— TEXT PASSAGE —
'''

Back at her family’s ranch in Huntsville, Sloan began photographing the best thing she could find — the horses. “So I got some breeding stock, and bred my own horses, which I trained and ran in Texas and a little bit out of the state,” Sloan said.

When photographing a horse, Sloan likes to focus on the most intimate parts, she said as she pointed to a photo of a horse’s rump. “Most people say, ‘Well, why are you photographing a horse’s back?’” she said. “Well that’s the engine, and that’s what operates and gives power to the horse. And if you’re a real horse person, that’s one of the first things you look at on a horse.”

Sloan enjoys capturing specific expressions unique to that horse. “I focus in on their face or something that is unusual about the horse, like the Friesians with their interesting hairy little fetlocks and ankles,” she said.

Sloan uses real film when she photographs horses. “I do these prints myself in my darkroom in Texas,” she said. “After I do the prints, I use an ancient technique of organically staining them, so they have this golden copper look.”

'''

— GIVEN INFORMATION —
'''

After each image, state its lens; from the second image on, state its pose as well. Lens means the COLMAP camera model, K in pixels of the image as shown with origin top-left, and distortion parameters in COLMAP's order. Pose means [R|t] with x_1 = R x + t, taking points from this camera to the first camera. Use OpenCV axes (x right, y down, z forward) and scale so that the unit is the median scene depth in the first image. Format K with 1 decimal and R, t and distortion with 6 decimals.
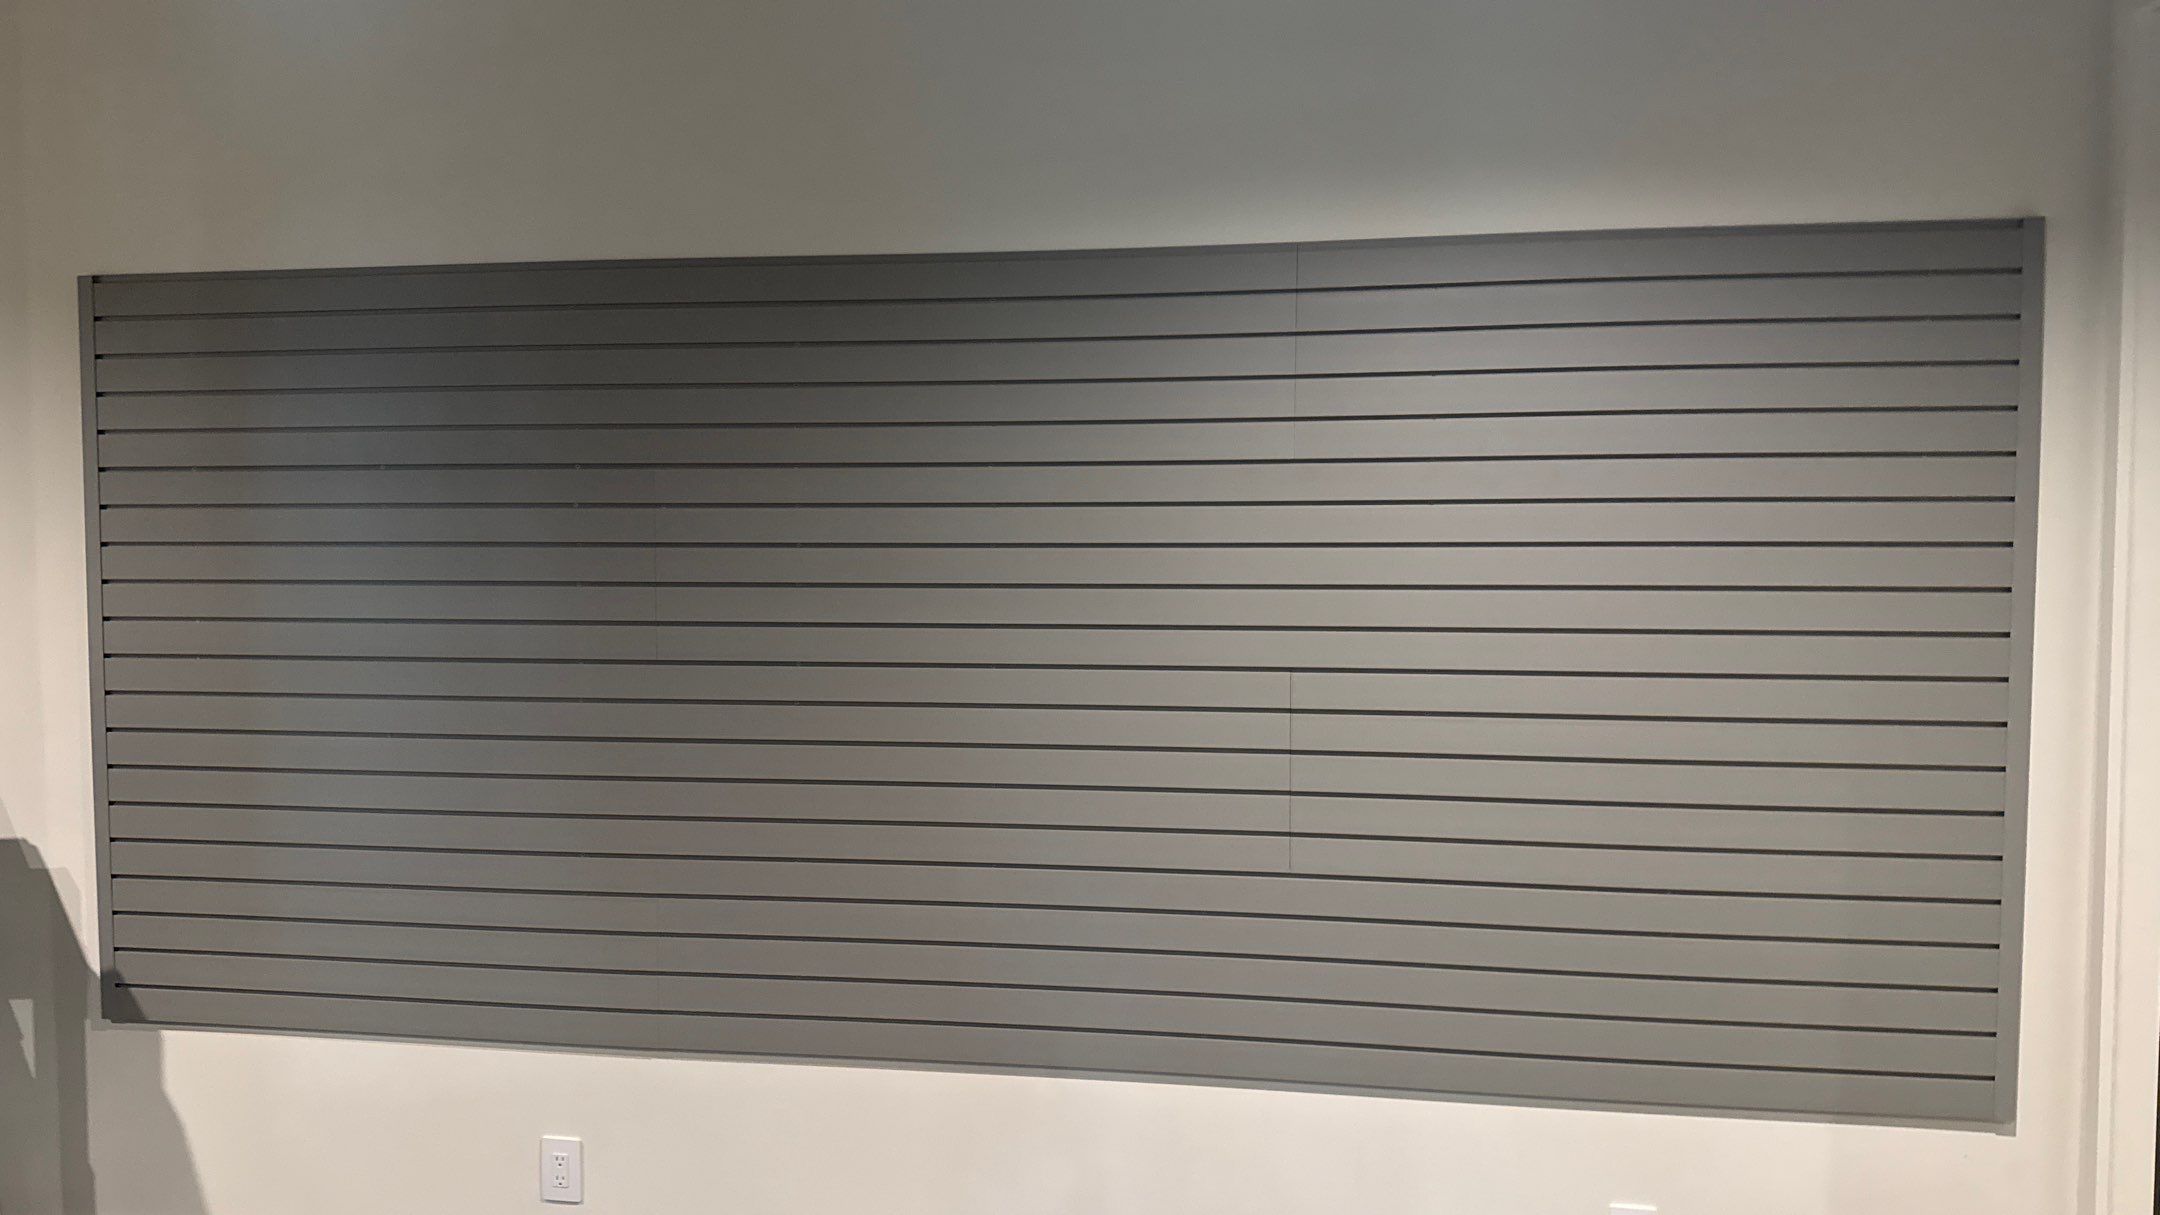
lens RADIAL K [[1988.0, 0, 1080.0], [0, 1988.0, 607.5], [0, 0, 1]] dist [0.097258, -0.192185]
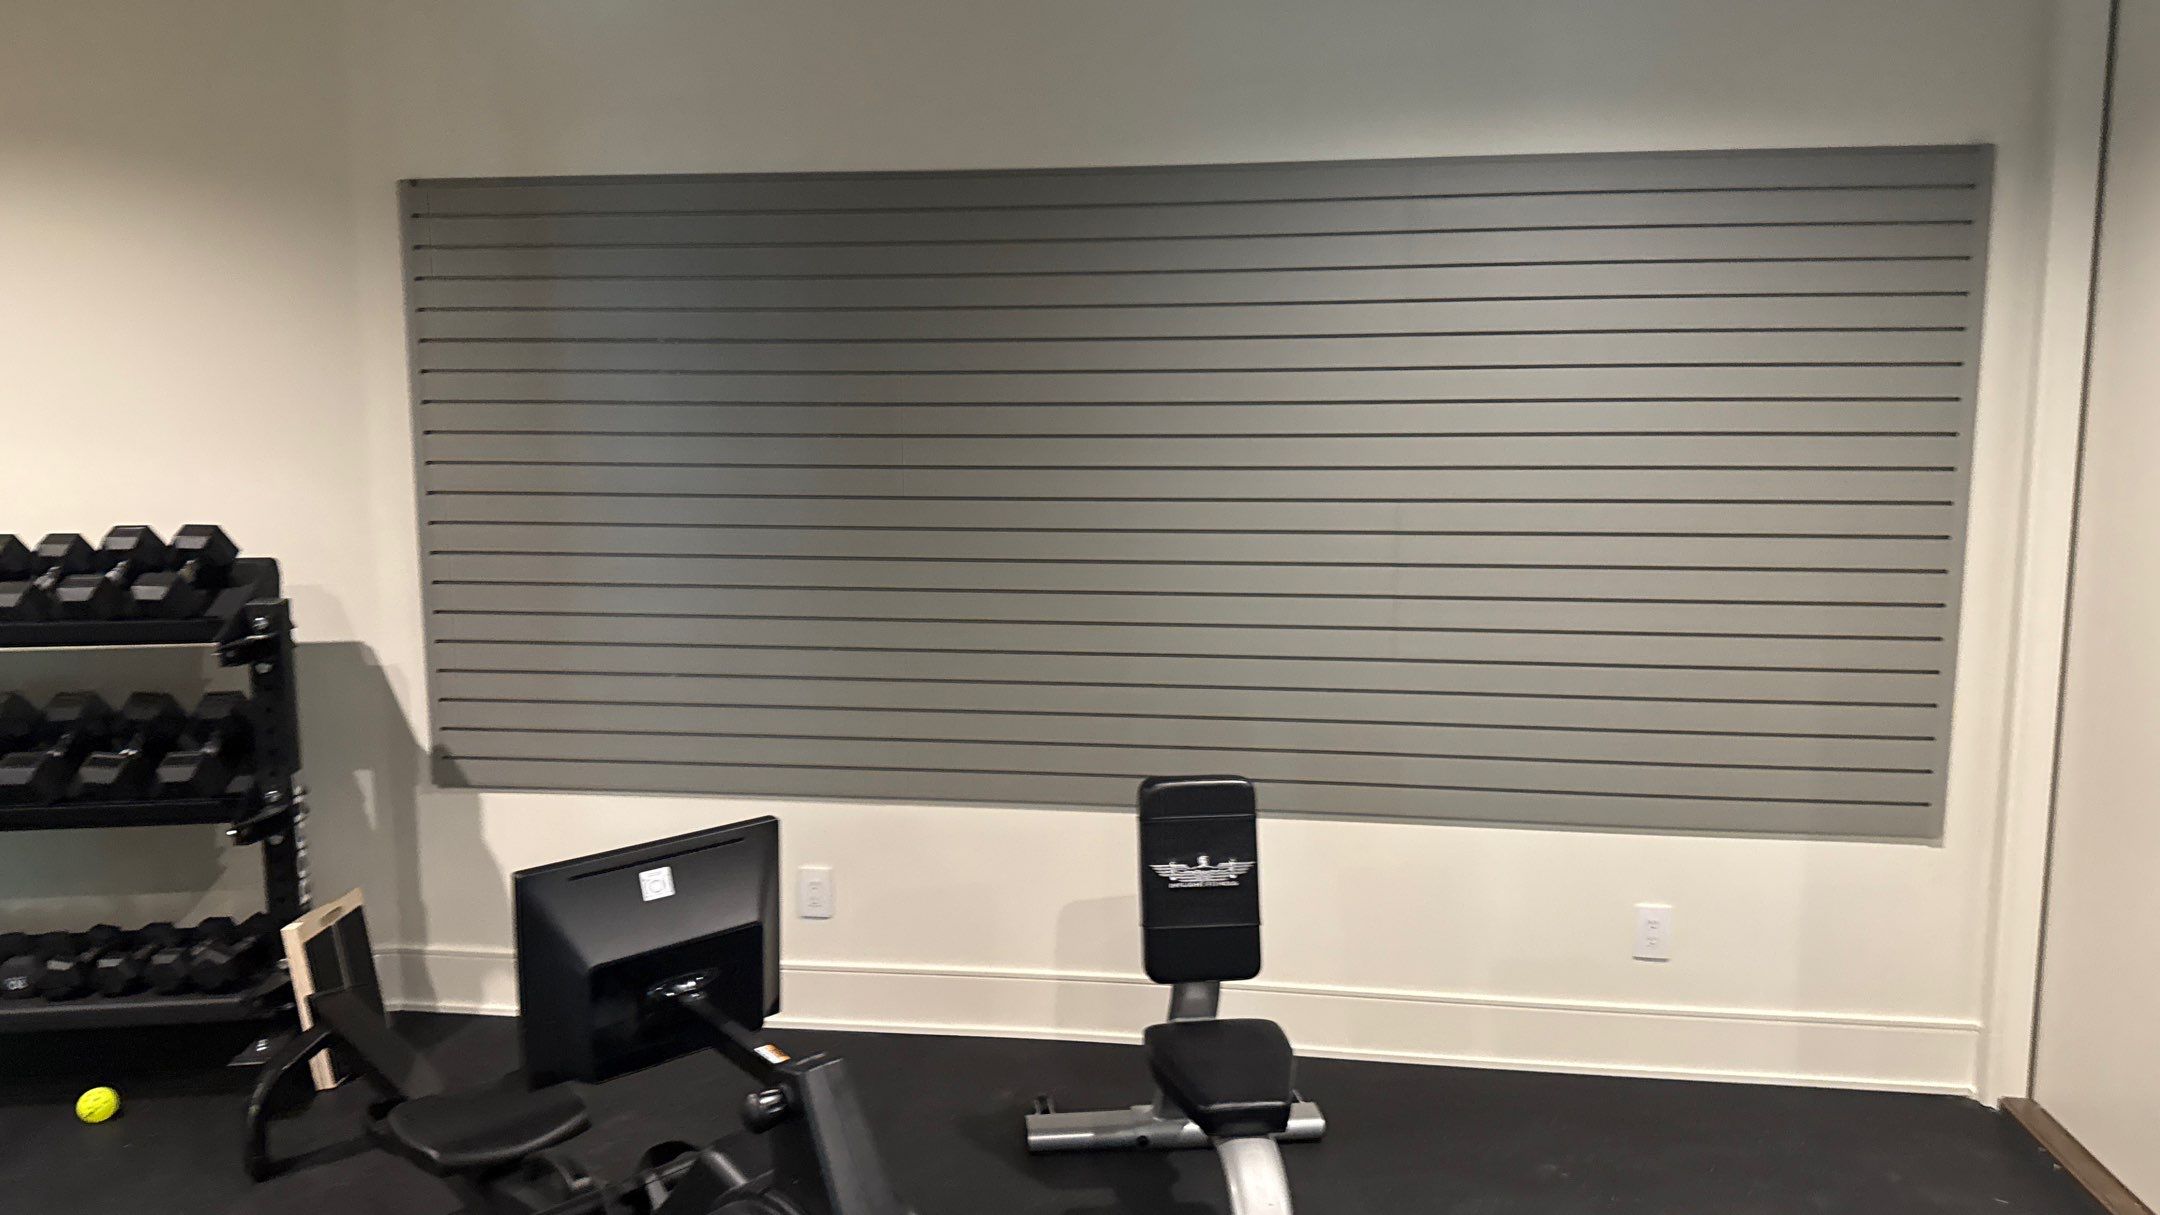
lens RADIAL K [[1524.2, 0, 1079.1], [0, 1524.2, 549.5], [0, 0, 1]] dist [0.088010, -0.121321]
pose [[0.997813, -0.007978, 0.065612, -0.151159], [0.003758, 0.997931, 0.064189, -0.000704], [-0.065989, -0.063802, 0.995778, 0.031567]]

'''

— TASK —
Do the following statements agree with the text about Sloan's horse photography? For each, answer yes or no and quote the words of the text that decide it. (a) Sloan makes the prints of her horse photographs herself. (b) Sloan photographs horses with a digital camera. (c) Sloan calls a horse's back its engine.

— RESPONSE FOR THIS EXERCISE —
(a) Yes: "I do these prints myself in my darkroom in Texas,"
(b) No: "Sloan uses real film when she photographs horses."
(c) Yes: "Well that’s the engine, and that’s what operates and gives power to the horse."